**Extract provided:**
◆ ◆ ◆

Savall in excelsis
South Florida may not rank high on many people’s list of hotspots for early and Baroque music. Yet for a quarter-century the Miami Bach Society has been bringing a choice if somewhat idiosyncratic selection of international musicians to local audiences to perform pre-19th-century repertoire.
This year the Bach Society is celebrating a double anniversary, marking both its 25th season and the tenth installment of the Tropical Baroque Music Festival. The annual event, which runs through Saturday, enjoyed an extraordinarily successful evening Monday night with the return of celebrated festival perennial Jordi Savall.
In an era and milieu where one has become numb to expansive, often interminable and annoyingly self-aggrandizing pre-performance introductions, Savall provides a welcome bit of Castilian quiet dignity. The Spanish viola da gamba master and colleagues come out on stage, perform with remarkable polish and dynamism and then exit, letting the music speak for itself.

◆ ◆ ◆

**What you have to do:** Print the concert review above in full, word for word.

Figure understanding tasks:
◆ ◆ ◆

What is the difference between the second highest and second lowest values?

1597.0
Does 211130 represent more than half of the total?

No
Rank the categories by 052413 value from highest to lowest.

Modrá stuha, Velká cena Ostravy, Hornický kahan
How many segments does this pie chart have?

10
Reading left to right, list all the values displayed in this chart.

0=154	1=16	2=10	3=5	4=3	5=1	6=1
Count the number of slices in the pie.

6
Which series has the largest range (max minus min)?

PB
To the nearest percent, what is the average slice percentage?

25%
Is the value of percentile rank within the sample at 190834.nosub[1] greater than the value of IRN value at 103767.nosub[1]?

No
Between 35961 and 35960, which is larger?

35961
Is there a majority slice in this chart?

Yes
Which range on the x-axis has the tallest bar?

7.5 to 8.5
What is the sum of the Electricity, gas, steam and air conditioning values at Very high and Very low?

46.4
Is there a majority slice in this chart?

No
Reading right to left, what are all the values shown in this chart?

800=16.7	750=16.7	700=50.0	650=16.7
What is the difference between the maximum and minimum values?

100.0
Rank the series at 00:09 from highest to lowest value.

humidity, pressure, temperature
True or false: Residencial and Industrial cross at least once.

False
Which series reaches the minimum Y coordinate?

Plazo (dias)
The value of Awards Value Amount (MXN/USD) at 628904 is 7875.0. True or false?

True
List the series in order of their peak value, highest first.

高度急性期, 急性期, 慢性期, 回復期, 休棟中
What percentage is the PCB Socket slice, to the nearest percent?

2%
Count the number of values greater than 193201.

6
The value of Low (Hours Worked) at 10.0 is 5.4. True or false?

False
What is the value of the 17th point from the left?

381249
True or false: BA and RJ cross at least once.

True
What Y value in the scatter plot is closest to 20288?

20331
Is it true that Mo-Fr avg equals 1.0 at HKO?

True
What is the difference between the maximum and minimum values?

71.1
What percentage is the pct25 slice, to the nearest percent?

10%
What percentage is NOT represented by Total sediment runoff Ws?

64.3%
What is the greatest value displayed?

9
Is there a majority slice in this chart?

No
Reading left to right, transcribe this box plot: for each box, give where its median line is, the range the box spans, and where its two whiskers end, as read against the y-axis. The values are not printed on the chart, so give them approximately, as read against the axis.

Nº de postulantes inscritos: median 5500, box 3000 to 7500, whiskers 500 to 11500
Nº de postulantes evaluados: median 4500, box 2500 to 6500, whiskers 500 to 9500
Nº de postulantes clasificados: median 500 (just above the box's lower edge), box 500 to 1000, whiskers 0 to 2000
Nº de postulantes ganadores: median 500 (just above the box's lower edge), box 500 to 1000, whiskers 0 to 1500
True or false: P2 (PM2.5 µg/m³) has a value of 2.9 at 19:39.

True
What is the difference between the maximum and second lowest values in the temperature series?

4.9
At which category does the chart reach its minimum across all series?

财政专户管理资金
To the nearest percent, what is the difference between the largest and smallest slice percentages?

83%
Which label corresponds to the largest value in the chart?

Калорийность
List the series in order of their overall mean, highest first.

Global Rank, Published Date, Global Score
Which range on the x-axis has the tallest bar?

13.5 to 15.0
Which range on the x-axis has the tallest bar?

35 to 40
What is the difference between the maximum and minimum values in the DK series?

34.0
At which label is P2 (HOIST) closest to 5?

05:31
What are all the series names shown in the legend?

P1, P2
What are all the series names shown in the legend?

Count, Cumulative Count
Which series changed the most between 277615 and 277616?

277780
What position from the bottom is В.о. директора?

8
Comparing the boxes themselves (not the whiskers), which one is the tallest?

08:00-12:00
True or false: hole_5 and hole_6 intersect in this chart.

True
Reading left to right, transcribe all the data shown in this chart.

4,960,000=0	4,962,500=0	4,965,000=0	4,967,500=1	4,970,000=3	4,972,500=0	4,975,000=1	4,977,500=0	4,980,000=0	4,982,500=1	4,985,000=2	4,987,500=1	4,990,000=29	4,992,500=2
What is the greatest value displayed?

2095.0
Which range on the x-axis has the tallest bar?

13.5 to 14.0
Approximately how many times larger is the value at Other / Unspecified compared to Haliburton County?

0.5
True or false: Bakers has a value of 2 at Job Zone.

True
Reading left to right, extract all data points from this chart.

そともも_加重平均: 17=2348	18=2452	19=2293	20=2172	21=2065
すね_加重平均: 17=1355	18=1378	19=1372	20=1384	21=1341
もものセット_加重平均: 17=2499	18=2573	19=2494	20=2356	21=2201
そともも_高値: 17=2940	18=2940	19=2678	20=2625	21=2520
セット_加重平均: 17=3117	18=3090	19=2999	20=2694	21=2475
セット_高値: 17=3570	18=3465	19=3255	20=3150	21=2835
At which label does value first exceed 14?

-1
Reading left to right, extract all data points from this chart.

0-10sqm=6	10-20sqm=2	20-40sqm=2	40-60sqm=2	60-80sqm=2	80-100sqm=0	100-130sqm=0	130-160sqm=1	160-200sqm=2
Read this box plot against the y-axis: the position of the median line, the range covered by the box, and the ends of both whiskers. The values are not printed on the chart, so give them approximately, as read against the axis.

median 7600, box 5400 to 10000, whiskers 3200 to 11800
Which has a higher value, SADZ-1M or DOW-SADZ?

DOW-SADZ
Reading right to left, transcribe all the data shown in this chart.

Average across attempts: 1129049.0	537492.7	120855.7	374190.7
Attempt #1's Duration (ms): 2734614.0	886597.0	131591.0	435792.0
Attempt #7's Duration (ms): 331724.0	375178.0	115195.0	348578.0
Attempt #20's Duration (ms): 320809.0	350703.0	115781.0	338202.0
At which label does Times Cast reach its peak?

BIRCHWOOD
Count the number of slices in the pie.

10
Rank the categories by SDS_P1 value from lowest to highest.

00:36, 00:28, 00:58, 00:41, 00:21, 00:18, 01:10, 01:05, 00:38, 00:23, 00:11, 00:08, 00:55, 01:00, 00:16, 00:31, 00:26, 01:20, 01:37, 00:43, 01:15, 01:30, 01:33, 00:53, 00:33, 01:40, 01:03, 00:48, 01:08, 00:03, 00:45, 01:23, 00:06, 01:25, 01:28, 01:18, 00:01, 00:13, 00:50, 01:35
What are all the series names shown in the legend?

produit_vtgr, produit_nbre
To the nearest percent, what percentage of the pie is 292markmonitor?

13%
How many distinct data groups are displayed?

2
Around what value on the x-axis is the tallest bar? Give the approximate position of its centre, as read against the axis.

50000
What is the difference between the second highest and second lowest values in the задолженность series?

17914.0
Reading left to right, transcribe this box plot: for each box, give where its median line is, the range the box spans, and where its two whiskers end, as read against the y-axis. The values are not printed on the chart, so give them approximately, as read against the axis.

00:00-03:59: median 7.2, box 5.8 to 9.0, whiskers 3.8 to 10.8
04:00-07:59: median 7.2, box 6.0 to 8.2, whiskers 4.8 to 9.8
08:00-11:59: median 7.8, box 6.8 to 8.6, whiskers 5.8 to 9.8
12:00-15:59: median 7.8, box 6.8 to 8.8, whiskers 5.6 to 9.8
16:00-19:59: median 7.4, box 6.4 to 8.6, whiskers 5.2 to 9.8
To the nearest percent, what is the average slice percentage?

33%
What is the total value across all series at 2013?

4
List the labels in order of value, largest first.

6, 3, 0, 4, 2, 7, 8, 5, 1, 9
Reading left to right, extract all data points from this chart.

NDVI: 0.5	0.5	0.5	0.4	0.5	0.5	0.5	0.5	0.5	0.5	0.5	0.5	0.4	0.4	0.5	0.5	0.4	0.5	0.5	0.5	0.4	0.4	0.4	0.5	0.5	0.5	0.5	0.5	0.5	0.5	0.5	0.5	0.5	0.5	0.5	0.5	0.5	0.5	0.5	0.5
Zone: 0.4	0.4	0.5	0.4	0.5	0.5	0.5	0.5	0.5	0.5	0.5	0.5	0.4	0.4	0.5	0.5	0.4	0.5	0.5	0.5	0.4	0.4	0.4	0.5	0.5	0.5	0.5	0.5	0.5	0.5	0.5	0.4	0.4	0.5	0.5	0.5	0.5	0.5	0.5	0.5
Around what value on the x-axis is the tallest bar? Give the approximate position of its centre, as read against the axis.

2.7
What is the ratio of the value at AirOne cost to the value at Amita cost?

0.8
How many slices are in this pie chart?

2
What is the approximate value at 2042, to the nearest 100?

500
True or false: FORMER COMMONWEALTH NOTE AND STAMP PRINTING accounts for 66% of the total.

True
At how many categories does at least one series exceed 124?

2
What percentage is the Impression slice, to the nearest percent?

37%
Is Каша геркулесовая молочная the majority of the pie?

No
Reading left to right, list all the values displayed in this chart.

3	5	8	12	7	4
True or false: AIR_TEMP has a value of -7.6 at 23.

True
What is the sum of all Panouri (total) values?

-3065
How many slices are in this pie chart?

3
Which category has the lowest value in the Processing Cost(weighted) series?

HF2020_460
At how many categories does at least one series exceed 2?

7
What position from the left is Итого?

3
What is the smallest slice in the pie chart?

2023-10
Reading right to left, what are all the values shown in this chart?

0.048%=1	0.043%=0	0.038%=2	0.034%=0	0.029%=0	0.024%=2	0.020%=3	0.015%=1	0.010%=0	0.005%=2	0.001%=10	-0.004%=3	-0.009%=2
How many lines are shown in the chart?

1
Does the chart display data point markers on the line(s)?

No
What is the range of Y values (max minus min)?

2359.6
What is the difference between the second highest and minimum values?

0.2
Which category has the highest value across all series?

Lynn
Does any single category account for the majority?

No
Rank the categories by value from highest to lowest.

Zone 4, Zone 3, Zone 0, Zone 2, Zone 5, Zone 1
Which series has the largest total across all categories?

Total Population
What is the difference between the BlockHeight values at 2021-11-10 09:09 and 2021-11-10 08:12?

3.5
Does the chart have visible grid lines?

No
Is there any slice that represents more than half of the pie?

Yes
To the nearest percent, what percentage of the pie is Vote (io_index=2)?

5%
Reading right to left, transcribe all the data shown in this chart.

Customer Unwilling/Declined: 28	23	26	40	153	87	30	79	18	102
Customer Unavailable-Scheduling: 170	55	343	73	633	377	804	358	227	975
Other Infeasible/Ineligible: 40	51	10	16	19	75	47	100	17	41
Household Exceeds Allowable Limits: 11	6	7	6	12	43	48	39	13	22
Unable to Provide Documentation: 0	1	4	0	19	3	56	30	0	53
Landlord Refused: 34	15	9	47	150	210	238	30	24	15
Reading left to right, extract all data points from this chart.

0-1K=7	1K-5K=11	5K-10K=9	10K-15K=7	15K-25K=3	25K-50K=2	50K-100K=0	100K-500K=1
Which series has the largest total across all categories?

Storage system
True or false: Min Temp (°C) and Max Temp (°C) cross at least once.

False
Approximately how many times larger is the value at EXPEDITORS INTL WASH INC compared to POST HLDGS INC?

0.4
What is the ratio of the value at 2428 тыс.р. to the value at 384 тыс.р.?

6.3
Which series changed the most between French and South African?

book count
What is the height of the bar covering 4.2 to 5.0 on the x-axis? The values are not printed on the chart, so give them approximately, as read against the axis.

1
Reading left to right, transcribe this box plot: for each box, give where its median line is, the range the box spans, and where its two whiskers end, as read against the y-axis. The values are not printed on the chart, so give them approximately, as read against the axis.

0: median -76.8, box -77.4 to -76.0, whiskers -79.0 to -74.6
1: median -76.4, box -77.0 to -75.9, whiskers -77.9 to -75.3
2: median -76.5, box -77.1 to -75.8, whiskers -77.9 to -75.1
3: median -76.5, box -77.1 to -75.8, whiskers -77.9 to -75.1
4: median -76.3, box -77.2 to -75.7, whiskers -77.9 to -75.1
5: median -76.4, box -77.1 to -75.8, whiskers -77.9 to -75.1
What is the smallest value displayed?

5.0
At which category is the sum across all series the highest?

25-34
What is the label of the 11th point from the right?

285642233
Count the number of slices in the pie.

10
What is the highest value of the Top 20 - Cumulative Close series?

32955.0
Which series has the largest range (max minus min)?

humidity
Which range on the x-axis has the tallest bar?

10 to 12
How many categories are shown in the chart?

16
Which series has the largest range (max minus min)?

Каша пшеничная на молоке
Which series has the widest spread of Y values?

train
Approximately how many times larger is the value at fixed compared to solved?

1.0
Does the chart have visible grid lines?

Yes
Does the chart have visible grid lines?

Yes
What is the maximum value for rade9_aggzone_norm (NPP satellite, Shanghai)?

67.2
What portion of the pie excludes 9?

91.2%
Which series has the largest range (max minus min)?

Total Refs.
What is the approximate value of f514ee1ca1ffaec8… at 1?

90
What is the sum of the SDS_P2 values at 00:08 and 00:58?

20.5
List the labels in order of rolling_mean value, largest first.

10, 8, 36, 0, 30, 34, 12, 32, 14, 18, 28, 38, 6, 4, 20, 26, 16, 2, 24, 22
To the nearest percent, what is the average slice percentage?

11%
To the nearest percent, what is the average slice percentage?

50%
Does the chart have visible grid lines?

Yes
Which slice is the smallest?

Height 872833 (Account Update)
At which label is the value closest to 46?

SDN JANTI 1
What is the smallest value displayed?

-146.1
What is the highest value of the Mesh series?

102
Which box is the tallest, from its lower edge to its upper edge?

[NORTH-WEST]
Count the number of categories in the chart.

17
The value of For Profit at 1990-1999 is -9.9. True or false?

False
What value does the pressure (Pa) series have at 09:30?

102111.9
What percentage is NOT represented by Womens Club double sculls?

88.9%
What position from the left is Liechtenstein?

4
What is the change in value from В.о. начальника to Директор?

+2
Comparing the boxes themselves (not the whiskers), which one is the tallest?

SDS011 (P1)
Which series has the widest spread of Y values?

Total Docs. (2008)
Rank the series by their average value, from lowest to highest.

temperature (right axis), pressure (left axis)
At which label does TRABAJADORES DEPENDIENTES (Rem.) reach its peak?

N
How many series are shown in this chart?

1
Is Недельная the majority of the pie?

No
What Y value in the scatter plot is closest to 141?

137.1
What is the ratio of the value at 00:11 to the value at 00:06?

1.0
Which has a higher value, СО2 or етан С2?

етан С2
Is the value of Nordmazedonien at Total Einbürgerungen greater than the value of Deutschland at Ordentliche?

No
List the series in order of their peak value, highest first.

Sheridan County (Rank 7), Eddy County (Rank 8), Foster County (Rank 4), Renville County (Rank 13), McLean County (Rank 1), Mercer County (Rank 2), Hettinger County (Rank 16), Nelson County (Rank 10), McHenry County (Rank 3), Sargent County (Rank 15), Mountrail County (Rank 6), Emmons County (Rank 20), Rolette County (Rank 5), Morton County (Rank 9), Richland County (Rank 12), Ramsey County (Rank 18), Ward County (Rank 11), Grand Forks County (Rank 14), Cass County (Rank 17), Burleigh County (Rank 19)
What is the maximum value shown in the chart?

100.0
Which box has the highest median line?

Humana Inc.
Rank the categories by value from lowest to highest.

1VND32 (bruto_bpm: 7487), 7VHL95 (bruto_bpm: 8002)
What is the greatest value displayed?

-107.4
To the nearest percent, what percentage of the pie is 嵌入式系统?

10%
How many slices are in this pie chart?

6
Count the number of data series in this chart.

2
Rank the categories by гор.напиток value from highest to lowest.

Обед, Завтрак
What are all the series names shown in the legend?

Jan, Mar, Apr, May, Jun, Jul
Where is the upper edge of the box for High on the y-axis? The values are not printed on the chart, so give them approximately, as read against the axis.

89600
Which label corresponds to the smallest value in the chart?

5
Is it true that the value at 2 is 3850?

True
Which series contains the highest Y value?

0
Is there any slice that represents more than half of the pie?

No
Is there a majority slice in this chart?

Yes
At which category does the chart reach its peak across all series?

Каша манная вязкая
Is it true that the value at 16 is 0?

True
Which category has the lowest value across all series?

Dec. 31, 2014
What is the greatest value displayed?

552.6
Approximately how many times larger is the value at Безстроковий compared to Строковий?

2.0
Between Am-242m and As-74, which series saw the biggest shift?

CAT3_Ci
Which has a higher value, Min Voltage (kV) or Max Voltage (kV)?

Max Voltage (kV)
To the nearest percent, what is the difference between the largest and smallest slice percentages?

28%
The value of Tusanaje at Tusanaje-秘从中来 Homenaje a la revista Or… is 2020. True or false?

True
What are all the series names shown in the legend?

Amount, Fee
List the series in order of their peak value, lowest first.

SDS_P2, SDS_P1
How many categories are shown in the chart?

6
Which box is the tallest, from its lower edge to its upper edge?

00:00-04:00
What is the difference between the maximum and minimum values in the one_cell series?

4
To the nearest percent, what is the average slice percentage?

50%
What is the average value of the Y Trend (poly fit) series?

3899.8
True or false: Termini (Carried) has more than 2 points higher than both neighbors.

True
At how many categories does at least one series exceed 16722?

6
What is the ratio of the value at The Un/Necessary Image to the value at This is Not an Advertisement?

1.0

◆ ◆ ◆

**Task result:**
Savall in excelsis
South Florida may not rank high on many people’s list of hotspots for early and Baroque music. Yet for a quarter-century the Miami Bach Society has been bringing a choice if somewhat idiosyncratic selection of international musicians to local audiences to perform pre-19th-century repertoire.
This year the Bach Society is celebrating a double anniversary, marking both its 25th season and the tenth installment of the Tropical Baroque Music Festival. The annual event, which runs through Saturday, enjoyed an extraordinarily successful evening Monday night with the return of celebrated festival perennial Jordi Savall.
In an era and milieu where one has become numb to expansive, often interminable and annoyingly self-aggrandizing pre-performance introductions, Savall provides a welcome bit of Castilian quiet dignity. The Spanish viola da gamba master and colleagues come out on stage, perform with remarkable polish and dynamism and then exit, letting the music speak for itself.